The Ministry of Regional and Infrastructure Development gets GEL 901 million. GEL 501.7 million and 181.9 million out of the figure will finance road and regional municipal infrastructure rehabilitation works respectively. GEL 80 million is allocated to the Ministry of Culture and Monument Protection – not a single museum, theatre or any other state-based cultural establishment will face drop in the budget next year.
Accents in 2013 will fall on clearing the foreign state debt too: GEL 400 million is allocated to this end in the state budget. Nodar Khaduri, Minister of Finances, accentuated that the year of 2013 is quite burdensome from the point of view of clearing foreign-debt related expenditures and promised that other years after 2013 will be less and less encumbering to this end.
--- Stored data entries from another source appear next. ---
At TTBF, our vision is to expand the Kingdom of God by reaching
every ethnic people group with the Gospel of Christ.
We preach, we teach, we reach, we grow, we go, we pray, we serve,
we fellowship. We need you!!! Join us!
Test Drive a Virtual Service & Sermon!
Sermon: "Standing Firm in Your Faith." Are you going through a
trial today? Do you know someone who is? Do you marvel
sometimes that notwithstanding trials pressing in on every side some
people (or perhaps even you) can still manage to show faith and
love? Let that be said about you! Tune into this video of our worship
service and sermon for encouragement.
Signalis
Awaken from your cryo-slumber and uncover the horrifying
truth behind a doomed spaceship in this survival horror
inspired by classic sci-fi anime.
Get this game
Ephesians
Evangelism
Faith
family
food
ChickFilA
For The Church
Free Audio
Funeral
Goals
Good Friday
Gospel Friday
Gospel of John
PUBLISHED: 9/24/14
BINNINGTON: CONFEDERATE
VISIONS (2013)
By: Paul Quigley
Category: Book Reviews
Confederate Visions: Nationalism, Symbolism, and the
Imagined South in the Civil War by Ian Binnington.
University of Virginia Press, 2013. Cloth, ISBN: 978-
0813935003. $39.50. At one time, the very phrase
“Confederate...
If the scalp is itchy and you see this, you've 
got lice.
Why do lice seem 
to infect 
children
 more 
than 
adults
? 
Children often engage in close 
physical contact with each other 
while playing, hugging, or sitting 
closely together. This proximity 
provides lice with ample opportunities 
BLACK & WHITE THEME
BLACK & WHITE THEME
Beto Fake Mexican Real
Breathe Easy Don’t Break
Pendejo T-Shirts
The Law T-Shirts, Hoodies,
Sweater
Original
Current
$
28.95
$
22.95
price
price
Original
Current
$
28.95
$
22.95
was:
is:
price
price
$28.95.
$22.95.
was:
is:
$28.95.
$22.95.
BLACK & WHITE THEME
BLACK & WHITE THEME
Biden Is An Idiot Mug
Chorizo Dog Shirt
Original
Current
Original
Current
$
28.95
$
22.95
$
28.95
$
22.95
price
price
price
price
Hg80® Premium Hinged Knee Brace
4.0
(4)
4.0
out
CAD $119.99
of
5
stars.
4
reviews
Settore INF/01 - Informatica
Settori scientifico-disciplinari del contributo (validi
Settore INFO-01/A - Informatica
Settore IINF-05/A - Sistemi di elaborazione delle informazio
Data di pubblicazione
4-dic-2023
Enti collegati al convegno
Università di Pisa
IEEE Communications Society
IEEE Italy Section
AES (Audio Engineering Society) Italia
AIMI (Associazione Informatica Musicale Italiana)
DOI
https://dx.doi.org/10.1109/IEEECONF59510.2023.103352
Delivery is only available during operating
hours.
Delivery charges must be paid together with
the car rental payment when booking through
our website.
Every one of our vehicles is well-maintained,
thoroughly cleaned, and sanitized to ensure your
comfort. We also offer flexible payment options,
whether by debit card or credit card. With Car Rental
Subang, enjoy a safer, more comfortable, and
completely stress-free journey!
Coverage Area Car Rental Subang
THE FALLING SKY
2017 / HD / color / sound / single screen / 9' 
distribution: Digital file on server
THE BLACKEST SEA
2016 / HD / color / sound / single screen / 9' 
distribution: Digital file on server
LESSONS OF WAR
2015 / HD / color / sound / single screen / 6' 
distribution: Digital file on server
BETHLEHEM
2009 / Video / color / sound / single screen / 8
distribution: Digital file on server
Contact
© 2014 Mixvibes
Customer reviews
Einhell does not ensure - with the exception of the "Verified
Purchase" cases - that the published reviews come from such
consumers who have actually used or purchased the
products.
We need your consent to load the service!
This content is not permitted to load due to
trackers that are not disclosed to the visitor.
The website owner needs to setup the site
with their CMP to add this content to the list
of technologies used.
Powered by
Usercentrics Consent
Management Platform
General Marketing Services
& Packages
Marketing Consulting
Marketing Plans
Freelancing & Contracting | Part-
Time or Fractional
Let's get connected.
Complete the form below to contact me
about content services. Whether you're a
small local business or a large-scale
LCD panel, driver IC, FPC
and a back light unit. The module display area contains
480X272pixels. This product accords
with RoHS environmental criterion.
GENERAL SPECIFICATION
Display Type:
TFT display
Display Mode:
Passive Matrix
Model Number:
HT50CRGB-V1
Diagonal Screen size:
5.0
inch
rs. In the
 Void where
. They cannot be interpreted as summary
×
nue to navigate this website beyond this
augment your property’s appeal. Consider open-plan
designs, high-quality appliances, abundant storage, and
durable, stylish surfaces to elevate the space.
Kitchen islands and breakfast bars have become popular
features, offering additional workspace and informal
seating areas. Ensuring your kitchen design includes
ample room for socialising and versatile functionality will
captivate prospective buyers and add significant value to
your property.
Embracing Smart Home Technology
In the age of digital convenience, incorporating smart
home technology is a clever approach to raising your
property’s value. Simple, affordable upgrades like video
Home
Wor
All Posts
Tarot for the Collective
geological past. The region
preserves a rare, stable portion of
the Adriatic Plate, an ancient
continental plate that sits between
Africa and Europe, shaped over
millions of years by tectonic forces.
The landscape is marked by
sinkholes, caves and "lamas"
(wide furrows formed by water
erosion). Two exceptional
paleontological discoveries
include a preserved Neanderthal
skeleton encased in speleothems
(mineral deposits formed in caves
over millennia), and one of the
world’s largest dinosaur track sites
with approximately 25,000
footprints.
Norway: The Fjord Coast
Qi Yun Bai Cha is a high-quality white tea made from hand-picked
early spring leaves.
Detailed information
Economic analysts approve the state budget 2013 as find it much more transparent, detailed and targeted on programs. The much criticized paragraph of “other expenses” making around 13% of the state budget in previous years and completely non-transparent became clear his time providing full description of expenses it targets on.
“Taking into account that the budget has been shaping out against the backdrop of political battles and clashes [with National Movement] it is pretty well-elaborated, clear, social-care and agriculture oriented as promised before elections,” Soso Archvadze, an economic analyst, said.
Lekvinadze thinks that the financing of priority sectors was increased skillfully at the expense of cutting administration costs: financing of interior and defense ministries decreased by GEL 15.2 million and GEL 30 million respectively. Ministry of Finances also faced a GEL 18.2 million drop in funding. The Presidential and Governmental Funds with traditional funding as GEL 50-50 million each traditionally and enjoying notorious fame of non-transparency also shrunk. The drop referred to the Presidential fund only that gets GEL 10 million next year. Governmental fund retained GEL 50 million. Khaduri explains this by difficulties in monitoring the presidential fund’s outlays.